### Set exercise
Please copy out every line of the data below, keeping each word, spelling and capital letter unchanged.

### Listing
╔══

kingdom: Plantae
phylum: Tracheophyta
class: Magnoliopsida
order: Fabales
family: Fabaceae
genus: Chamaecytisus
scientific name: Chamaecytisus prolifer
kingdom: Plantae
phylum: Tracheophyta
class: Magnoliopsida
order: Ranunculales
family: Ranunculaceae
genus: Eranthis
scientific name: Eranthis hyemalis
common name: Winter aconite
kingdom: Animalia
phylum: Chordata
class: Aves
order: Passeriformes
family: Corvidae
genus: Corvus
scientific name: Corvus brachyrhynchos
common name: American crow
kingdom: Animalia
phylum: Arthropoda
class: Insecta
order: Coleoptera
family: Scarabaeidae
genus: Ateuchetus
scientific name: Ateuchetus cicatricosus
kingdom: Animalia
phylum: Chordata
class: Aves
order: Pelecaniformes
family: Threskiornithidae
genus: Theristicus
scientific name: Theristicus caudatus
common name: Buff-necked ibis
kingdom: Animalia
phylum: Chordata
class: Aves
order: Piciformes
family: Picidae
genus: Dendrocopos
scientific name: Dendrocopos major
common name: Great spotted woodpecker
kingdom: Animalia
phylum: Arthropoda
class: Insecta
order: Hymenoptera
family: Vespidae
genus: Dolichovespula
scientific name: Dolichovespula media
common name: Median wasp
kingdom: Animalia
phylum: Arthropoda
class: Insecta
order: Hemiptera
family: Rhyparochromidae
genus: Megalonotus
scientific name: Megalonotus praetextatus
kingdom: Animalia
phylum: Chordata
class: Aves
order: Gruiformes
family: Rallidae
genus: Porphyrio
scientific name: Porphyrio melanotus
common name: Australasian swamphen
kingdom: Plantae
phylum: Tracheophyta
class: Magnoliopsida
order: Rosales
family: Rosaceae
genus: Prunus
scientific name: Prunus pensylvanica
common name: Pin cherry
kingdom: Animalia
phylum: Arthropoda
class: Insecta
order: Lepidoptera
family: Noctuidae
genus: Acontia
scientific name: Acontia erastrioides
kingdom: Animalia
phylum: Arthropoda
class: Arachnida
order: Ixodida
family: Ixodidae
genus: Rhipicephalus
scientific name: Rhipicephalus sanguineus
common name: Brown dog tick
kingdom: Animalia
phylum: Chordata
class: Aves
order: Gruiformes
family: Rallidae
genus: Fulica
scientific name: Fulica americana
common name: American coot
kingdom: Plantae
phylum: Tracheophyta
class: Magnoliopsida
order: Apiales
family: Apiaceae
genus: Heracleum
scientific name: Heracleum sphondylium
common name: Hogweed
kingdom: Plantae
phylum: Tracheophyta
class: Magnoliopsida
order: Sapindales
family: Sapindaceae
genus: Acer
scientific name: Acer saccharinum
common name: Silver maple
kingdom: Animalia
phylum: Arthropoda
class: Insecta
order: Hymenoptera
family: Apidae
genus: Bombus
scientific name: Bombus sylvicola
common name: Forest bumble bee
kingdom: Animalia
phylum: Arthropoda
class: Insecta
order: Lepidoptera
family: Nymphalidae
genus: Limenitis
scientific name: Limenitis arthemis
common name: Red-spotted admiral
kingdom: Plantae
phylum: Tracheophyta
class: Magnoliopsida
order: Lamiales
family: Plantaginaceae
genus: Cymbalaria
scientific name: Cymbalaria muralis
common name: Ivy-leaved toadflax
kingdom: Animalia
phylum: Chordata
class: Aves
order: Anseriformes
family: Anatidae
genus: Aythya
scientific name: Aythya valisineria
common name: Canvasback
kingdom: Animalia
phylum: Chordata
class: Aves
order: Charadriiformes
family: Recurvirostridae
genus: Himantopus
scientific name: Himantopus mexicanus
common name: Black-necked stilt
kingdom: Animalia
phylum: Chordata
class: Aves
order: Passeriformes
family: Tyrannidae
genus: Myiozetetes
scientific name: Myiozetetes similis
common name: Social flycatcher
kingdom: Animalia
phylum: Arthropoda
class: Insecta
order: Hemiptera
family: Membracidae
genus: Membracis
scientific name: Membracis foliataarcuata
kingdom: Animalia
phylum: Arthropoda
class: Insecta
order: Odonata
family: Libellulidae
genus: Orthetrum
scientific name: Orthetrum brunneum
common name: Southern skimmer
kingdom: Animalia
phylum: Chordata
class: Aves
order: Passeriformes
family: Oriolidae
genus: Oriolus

╚══

### Expected answer
kingdom: Plantae
phylum: Tracheophyta
class: Magnoliopsida
order: Fabales
family: Fabaceae
genus: Chamaecytisus
scientific name: Chamaecytisus prolifer
kingdom: Plantae
phylum: Tracheophyta
class: Magnoliopsida
order: Ranunculales
family: Ranunculaceae
genus: Eranthis
scientific name: Eranthis hyemalis
common name: Winter aconite
kingdom: Animalia
phylum: Chordata
class: Aves
order: Passeriformes
family: Corvidae
genus: Corvus
scientific name: Corvus brachyrhynchos
common name: American crow
kingdom: Animalia
phylum: Arthropoda
class: Insecta
order: Coleoptera
family: Scarabaeidae
genus: Ateuchetus
scientific name: Ateuchetus cicatricosus
kingdom: Animalia
phylum: Chordata
class: Aves
order: Pelecaniformes
family: Threskiornithidae
genus: Theristicus
scientific name: Theristicus caudatus
common name: Buff-necked ibis
kingdom: Animalia
phylum: Chordata
class: Aves
order: Piciformes
family: Picidae
genus: Dendrocopos
scientific name: Dendrocopos major
common name: Great spotted woodpecker
kingdom: Animalia
phylum: Arthropoda
class: Insecta
order: Hymenoptera
family: Vespidae
genus: Dolichovespula
scientific name: Dolichovespula media
common name: Median wasp
kingdom: Animalia
phylum: Arthropoda
class: Insecta
order: Hemiptera
family: Rhyparochromidae
genus: Megalonotus
scientific name: Megalonotus praetextatus
kingdom: Animalia
phylum: Chordata
class: Aves
order: Gruiformes
family: Rallidae
genus: Porphyrio
scientific name: Porphyrio melanotus
common name: Australasian swamphen
kingdom: Plantae
phylum: Tracheophyta
class: Magnoliopsida
order: Rosales
family: Rosaceae
genus: Prunus
scientific name: Prunus pensylvanica
common name: Pin cherry
kingdom: Animalia
phylum: Arthropoda
class: Insecta
order: Lepidoptera
family: Noctuidae
genus: Acontia
scientific name: Acontia erastrioides
kingdom: Animalia
phylum: Arthropoda
class: Arachnida
order: Ixodida
family: Ixodidae
genus: Rhipicephalus
scientific name: Rhipicephalus sanguineus
common name: Brown dog tick
kingdom: Animalia
phylum: Chordata
class: Aves
order: Gruiformes
family: Rallidae
genus: Fulica
scientific name: Fulica americana
common name: American coot
kingdom: Plantae
phylum: Tracheophyta
class: Magnoliopsida
order: Apiales
family: Apiaceae
genus: Heracleum
scientific name: Heracleum sphondylium
common name: Hogweed
kingdom: Plantae
phylum: Tracheophyta
class: Magnoliopsida
order: Sapindales
family: Sapindaceae
genus: Acer
scientific name: Acer saccharinum
common name: Silver maple
kingdom: Animalia
phylum: Arthropoda
class: Insecta
order: Hymenoptera
family: Apidae
genus: Bombus
scientific name: Bombus sylvicola
common name: Forest bumble bee
kingdom: Animalia
phylum: Arthropoda
class: Insecta
order: Lepidoptera
family: Nymphalidae
genus: Limenitis
scientific name: Limenitis arthemis
common name: Red-spotted admiral
kingdom: Plantae
phylum: Tracheophyta
class: Magnoliopsida
order: Lamiales
family: Plantaginaceae
genus: Cymbalaria
scientific name: Cymbalaria muralis
common name: Ivy-leaved toadflax
kingdom: Animalia
phylum: Chordata
class: Aves
order: Anseriformes
family: Anatidae
genus: Aythya
scientific name: Aythya valisineria
common name: Canvasback
kingdom: Animalia
phylum: Chordata
class: Aves
order: Charadriiformes
family: Recurvirostridae
genus: Himantopus
scientific name: Himantopus mexicanus
common name: Black-necked stilt
kingdom: Animalia
phylum: Chordata
class: Aves
order: Passeriformes
family: Tyrannidae
genus: Myiozetetes
scientific name: Myiozetetes similis
common name: Social flycatcher
kingdom: Animalia
phylum: Arthropoda
class: Insecta
order: Hemiptera
family: Membracidae
genus: Membracis
scientific name: Membracis foliataarcuata
kingdom: Animalia
phylum: Arthropoda
class: Insecta
order: Odonata
family: Libellulidae
genus: Orthetrum
scientific name: Orthetrum brunneum
common name: Southern skimmer
kingdom: Animalia
phylum: Chordata
class: Aves
order: Passeriformes
family: Oriolidae
genus: Oriolus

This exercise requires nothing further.